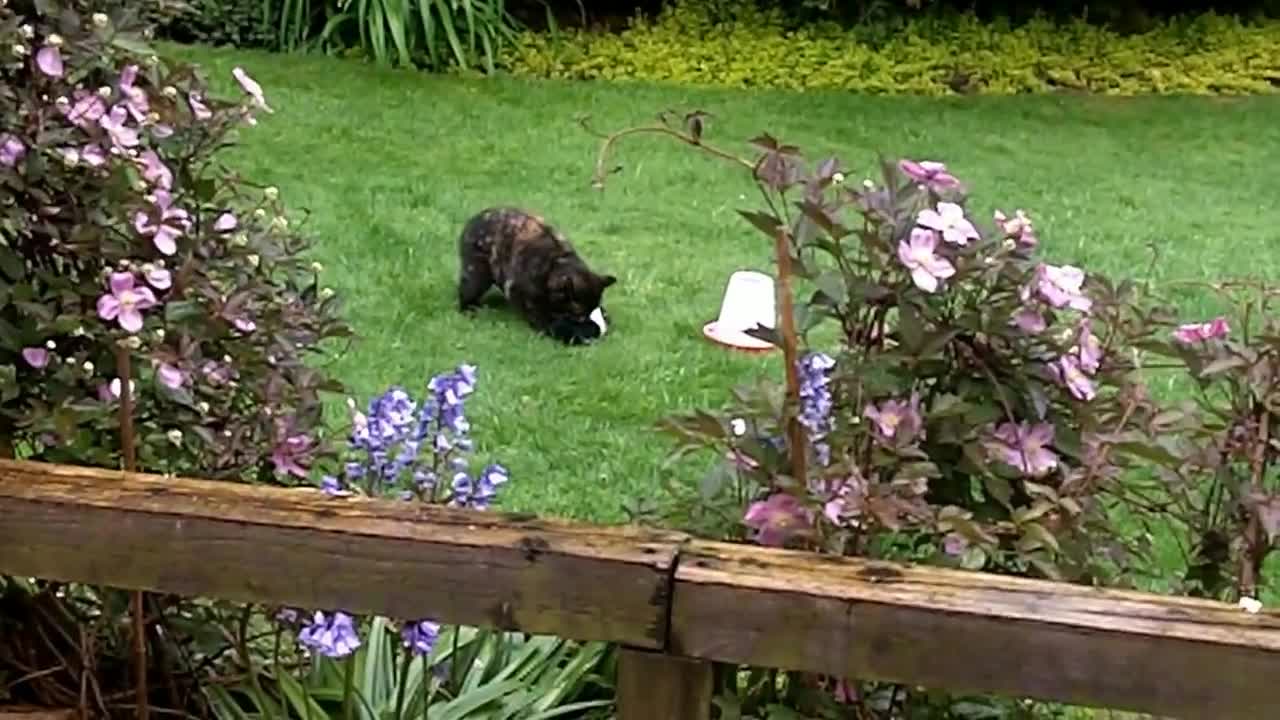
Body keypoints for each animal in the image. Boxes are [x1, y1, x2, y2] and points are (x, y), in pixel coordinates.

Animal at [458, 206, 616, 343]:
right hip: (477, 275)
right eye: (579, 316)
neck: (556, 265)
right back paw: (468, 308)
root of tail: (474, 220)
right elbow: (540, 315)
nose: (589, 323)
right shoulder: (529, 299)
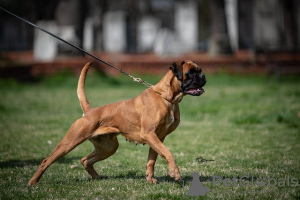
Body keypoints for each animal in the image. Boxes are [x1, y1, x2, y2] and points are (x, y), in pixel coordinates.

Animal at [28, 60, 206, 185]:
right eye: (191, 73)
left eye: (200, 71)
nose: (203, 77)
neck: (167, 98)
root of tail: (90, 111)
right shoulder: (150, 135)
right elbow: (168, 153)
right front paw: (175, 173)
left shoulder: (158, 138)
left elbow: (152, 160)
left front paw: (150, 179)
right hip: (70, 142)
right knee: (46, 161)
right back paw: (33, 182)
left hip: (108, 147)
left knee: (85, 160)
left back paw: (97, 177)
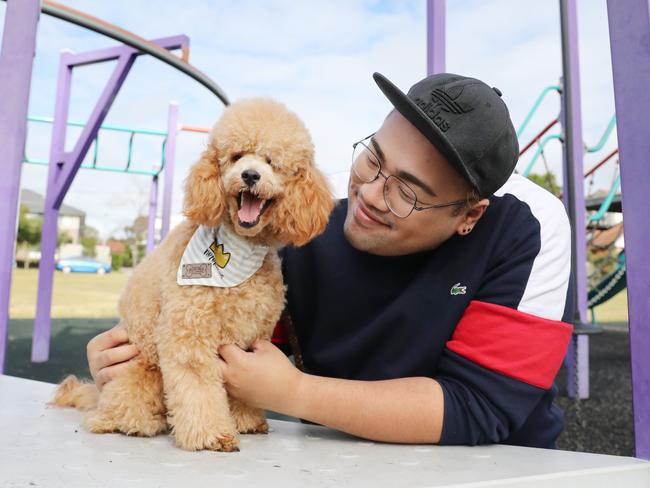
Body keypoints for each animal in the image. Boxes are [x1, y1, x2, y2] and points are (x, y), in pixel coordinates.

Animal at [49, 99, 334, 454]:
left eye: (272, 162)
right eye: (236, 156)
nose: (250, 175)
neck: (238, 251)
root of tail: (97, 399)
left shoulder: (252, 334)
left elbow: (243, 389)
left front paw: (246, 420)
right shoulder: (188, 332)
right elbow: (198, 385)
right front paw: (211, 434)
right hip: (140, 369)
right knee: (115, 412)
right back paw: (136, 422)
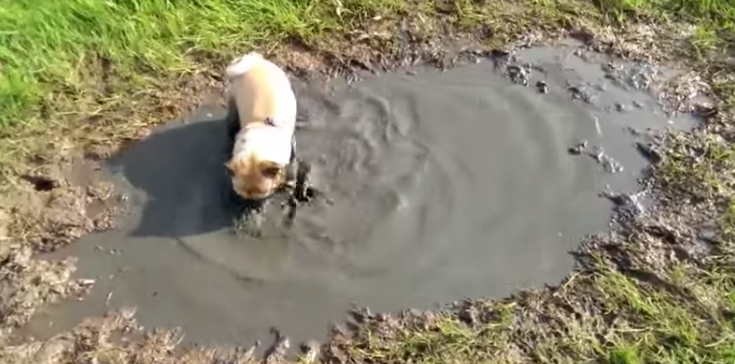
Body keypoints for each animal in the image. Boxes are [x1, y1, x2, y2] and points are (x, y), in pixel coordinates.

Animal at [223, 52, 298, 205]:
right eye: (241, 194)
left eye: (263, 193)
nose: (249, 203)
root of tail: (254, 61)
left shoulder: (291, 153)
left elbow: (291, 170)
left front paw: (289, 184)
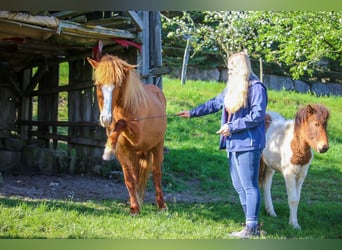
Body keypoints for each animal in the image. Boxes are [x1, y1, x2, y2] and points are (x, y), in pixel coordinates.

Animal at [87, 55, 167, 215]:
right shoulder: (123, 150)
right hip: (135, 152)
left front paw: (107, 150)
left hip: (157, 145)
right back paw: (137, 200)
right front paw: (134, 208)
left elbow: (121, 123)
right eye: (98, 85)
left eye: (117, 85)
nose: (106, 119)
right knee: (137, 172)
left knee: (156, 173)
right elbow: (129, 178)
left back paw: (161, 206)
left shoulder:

**Directions**
Please give back the material above exactly as written, pictures omitted.

**Task response**
Body keypoints for each animal in the image. Boxes are [x1, y1, x2, y2] and points are (x, y), in pixel coordinates.

Animal at [458, 206, 616, 343]:
right hip: (477, 275)
right eye: (579, 316)
neck: (556, 265)
right back paw: (468, 308)
root of tail: (474, 220)
right elbow: (540, 315)
nose: (589, 323)
right shoulder: (529, 299)
Body keypoints for each animal in the image. Boxes are [x1, y1, x2, y2] and points are (x, y), in pixel coordinates.

Animal at [28, 60, 206, 185]:
right eye: (191, 73)
left eye: (200, 71)
nose: (203, 77)
neck: (167, 98)
root of tail: (90, 111)
right shoulder: (150, 135)
right elbow: (168, 153)
right front paw: (175, 173)
left shoulder: (158, 138)
left elbow: (152, 160)
left front paw: (150, 179)
right hip: (70, 142)
right knee: (46, 161)
right back paw: (33, 182)
left hip: (108, 147)
left knee: (85, 160)
left back paw: (97, 177)
Body keypoints for each animal in the image. Boxes are [x1, y1, x2, y2] and points are (x, y), in pixel coordinates.

Animal at [49, 99, 334, 454]:
left eye: (272, 162)
right eye: (236, 156)
nose: (250, 175)
neck: (238, 251)
root of tail: (97, 399)
left shoulder: (252, 334)
left elbow: (243, 389)
left front paw: (246, 420)
right shoulder: (188, 332)
right elbow: (198, 385)
right front paw: (211, 434)
right hip: (140, 369)
right knee: (115, 412)
right back paw: (136, 422)
Body keypoints for each animal in the image. Boxes are [x1, y1, x2, y2] and points are (x, y), in pixel coordinates.

Animal at [223, 52, 298, 205]:
right eye: (241, 194)
left eye: (263, 193)
nose: (249, 203)
root of tail: (254, 61)
left shoulder: (291, 153)
left elbow: (291, 170)
left front paw: (289, 184)
Body keypoints for each animal in the image. Boxes are [x1, y1, x2, y2] and points are (x, y), in pixel coordinates.

Animal at [87, 55, 167, 215]:
right shoulder: (123, 150)
right hip: (135, 152)
left front paw: (107, 150)
left hip: (157, 145)
right back paw: (137, 200)
right front paw: (134, 208)
left elbow: (121, 123)
right eye: (98, 85)
left eye: (117, 85)
nose: (106, 119)
right knee: (137, 172)
left knee: (156, 173)
right elbow: (129, 178)
left back paw: (161, 206)
left shoulder:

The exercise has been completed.